AIM:
Please rewrite the entries from the start through the line that contains "The clock reads 6:28", swapping "skill" for "ability" and changing nothing else. Give only those lines.

(Recorded data)
begin

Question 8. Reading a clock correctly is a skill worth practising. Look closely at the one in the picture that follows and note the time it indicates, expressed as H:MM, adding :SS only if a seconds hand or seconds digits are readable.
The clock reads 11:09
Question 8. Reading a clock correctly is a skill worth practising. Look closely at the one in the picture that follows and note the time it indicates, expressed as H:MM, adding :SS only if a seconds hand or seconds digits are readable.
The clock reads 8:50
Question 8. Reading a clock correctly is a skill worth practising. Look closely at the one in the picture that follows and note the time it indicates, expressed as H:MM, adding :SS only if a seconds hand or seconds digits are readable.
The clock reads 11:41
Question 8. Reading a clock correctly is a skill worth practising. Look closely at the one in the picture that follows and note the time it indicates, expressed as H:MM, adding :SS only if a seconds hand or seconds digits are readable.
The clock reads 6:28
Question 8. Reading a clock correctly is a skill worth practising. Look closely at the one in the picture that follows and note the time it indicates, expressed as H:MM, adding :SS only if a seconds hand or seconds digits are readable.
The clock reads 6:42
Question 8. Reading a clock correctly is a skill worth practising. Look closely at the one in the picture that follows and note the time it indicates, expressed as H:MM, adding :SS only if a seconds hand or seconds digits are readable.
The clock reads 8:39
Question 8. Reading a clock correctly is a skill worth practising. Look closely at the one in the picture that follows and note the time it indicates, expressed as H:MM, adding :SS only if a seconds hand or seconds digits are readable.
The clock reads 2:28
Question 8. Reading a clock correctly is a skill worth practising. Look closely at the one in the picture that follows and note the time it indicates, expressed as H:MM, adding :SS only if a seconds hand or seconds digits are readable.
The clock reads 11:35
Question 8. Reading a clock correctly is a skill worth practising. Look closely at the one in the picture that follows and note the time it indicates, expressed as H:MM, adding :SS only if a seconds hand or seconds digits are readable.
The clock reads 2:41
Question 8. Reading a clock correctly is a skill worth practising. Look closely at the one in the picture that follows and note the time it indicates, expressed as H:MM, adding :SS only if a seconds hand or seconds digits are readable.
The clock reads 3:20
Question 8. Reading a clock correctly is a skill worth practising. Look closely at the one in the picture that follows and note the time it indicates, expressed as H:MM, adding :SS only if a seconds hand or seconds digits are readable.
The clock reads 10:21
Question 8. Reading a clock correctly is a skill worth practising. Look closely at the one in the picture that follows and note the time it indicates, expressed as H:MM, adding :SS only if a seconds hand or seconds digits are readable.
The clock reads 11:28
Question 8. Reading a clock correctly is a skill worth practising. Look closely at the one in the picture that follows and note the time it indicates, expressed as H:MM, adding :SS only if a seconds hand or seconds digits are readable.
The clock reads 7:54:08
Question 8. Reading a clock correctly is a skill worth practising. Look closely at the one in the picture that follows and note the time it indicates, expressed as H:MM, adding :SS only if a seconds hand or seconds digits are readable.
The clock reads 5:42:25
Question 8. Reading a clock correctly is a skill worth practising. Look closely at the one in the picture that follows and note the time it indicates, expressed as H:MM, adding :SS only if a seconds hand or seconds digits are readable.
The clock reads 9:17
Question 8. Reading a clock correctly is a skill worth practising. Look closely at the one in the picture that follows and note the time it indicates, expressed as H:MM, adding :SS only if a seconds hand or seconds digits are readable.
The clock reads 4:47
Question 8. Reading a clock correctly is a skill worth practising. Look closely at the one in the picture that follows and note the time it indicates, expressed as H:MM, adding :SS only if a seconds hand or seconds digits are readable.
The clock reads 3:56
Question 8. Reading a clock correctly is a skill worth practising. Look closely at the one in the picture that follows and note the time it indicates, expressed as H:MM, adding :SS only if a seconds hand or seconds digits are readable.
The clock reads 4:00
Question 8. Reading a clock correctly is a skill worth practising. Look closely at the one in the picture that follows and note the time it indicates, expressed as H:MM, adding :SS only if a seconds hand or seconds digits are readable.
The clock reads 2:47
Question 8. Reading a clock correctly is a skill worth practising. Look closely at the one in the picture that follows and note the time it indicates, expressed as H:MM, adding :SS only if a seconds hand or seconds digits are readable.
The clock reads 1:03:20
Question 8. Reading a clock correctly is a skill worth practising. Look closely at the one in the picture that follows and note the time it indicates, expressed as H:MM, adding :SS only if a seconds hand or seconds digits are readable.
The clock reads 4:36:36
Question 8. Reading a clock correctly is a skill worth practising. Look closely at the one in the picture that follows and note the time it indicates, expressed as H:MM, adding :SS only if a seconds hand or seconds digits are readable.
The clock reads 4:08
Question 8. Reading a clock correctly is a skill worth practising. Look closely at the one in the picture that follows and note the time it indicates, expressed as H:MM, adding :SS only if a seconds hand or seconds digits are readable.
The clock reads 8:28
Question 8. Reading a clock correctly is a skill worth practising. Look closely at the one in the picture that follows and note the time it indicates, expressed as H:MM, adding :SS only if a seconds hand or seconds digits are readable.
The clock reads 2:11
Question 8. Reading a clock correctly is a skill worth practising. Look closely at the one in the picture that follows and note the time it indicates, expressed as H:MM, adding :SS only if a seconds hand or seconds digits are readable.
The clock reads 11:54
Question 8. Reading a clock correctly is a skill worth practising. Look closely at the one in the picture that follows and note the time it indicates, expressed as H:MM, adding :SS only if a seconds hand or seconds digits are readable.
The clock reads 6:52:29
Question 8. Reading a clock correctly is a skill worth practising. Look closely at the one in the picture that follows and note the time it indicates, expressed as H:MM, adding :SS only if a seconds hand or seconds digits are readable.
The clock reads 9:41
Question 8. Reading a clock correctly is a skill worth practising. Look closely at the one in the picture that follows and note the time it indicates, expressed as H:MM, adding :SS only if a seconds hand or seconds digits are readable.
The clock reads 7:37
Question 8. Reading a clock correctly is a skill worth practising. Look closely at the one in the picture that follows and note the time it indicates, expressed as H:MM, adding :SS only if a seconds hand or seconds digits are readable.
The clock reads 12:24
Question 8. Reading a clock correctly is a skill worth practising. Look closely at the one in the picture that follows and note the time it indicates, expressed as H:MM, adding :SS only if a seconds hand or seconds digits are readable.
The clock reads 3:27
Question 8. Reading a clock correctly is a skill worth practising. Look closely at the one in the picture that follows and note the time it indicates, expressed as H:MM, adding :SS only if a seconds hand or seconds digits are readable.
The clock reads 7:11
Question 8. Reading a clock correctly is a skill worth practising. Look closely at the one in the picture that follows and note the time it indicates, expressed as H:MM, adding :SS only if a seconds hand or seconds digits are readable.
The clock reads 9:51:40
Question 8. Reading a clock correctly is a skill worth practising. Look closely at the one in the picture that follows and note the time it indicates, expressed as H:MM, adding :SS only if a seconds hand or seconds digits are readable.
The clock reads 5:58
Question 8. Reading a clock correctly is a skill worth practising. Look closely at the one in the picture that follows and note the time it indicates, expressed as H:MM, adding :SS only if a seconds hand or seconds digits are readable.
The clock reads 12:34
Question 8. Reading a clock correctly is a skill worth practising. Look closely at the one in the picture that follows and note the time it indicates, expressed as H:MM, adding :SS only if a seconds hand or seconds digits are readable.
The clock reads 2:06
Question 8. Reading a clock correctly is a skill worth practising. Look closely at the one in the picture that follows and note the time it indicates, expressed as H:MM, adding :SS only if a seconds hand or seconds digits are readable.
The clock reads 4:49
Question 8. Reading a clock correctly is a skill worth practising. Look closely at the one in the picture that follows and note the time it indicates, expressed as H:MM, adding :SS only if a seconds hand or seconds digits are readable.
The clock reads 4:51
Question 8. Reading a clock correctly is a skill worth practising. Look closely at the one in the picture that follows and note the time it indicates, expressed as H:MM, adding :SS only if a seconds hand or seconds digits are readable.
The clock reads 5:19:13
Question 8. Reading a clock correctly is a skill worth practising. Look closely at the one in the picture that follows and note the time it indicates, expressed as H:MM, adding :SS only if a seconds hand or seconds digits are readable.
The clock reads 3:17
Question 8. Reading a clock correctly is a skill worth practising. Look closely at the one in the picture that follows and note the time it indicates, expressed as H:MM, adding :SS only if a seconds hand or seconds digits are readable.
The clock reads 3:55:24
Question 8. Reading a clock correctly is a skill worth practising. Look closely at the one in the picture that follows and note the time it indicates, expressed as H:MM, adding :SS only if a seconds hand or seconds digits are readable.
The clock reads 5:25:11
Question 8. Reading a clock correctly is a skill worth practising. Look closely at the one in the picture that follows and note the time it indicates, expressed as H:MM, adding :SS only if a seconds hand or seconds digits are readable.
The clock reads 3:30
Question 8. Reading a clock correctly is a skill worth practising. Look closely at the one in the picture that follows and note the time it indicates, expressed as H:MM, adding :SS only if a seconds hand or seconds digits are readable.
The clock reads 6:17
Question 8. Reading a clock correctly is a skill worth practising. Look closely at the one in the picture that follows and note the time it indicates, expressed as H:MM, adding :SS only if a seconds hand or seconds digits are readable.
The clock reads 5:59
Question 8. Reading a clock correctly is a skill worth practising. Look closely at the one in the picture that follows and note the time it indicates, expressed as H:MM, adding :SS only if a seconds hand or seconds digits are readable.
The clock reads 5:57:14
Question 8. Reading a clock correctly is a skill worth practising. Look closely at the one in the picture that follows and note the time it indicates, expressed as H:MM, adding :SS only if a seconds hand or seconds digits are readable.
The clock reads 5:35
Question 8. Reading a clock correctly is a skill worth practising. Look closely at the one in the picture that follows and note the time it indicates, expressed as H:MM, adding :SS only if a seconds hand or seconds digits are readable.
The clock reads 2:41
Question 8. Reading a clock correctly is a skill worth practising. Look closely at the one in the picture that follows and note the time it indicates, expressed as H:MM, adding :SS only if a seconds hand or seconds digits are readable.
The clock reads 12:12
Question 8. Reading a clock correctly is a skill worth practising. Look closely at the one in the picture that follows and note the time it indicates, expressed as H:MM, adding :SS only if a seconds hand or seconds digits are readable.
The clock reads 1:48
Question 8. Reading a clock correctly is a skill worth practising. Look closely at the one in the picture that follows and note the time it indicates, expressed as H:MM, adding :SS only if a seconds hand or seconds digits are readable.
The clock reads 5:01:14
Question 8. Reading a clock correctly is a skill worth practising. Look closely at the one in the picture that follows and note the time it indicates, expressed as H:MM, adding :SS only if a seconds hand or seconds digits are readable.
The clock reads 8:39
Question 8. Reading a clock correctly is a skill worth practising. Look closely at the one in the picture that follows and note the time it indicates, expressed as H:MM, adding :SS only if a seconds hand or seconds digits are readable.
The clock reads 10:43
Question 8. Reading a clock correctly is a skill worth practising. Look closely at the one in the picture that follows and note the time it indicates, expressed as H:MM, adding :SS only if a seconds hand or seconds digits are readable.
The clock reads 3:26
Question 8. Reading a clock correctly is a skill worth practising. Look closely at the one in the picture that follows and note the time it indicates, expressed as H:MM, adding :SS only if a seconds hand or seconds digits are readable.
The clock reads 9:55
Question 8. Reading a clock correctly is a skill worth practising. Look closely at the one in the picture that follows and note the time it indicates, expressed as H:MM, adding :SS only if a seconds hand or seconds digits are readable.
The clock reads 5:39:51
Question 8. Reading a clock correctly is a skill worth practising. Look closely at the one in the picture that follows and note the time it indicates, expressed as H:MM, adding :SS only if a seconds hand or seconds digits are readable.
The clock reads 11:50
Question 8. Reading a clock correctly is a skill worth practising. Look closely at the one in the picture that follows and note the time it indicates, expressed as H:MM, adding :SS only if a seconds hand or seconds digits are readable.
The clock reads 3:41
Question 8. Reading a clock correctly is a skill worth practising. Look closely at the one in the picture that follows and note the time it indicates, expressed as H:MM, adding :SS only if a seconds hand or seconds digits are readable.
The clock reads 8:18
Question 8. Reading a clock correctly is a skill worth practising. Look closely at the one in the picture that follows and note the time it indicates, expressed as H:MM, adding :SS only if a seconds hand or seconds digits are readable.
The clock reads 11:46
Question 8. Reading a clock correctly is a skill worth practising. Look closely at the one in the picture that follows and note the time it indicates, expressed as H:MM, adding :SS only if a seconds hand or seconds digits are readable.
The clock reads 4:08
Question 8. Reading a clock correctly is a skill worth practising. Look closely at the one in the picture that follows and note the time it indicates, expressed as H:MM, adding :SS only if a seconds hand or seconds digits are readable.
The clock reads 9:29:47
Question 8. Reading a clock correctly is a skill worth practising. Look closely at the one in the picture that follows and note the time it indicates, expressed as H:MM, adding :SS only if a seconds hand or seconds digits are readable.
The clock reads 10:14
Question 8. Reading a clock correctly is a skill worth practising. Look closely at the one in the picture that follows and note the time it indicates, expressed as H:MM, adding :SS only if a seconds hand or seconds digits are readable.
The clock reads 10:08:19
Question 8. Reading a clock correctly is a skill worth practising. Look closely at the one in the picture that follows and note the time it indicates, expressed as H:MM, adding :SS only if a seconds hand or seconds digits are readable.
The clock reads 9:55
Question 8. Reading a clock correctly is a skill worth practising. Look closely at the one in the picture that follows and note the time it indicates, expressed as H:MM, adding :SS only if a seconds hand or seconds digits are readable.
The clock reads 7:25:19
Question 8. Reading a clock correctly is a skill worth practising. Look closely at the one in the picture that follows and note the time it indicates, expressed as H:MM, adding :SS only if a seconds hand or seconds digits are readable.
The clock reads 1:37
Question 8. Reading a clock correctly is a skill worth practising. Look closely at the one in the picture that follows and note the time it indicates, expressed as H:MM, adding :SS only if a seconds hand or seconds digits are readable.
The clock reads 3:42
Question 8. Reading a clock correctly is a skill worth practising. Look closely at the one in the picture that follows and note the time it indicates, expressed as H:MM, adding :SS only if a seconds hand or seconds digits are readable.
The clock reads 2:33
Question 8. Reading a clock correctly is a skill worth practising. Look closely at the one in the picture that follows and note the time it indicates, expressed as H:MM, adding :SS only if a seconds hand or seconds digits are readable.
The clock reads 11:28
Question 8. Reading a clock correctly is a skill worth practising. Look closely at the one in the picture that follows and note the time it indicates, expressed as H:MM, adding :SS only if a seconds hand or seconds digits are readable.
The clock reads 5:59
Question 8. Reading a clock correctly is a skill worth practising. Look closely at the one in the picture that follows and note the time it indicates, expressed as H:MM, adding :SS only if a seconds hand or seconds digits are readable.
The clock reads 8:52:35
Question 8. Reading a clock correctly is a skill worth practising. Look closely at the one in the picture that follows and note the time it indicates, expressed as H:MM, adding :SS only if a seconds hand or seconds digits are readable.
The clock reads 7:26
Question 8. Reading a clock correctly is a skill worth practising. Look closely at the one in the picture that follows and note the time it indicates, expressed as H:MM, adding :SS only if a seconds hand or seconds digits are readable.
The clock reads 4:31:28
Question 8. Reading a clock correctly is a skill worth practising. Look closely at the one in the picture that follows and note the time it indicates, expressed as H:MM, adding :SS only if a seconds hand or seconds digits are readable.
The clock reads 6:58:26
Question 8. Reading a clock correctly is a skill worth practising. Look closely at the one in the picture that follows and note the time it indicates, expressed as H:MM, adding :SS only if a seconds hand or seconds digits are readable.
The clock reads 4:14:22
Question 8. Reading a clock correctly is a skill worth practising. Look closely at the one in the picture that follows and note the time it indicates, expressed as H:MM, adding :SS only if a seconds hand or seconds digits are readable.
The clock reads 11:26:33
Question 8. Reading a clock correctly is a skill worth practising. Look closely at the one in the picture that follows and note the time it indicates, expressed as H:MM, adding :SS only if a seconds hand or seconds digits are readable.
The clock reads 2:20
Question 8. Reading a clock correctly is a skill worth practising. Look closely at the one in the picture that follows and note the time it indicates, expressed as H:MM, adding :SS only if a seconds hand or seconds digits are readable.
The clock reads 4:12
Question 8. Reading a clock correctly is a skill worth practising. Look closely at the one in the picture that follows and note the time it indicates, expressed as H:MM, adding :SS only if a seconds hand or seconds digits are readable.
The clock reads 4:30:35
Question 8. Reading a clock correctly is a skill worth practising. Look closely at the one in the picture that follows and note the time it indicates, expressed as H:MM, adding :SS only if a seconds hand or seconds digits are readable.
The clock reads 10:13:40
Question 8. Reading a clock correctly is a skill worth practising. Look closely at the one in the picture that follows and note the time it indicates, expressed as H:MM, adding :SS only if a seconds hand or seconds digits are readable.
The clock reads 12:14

end

CORRECT OUTPUT:
Question 8. Reading a clock correctly is a ability worth practising. Look closely at the one in the picture that follows and note the time it indicates, expressed as H:MM, adding :SS only if a seconds hand or seconds digits are readable.
The clock reads 11:09
Question 8. Reading a clock correctly is a ability worth practising. Look closely at the one in the picture that follows and note the time it indicates, expressed as H:MM, adding :SS only if a seconds hand or seconds digits are readable.
The clock reads 8:50
Question 8. Reading a clock correctly is a ability worth practising. Look closely at the one in the picture that follows and note the time it indicates, expressed as H:MM, adding :SS only if a seconds hand or seconds digits are readable.
The clock reads 11:41
Question 8. Reading a clock correctly is a ability worth practising. Look closely at the one in the picture that follows and note the time it indicates, expressed as H:MM, adding :SS only if a seconds hand or seconds digits are readable.
The clock reads 6:28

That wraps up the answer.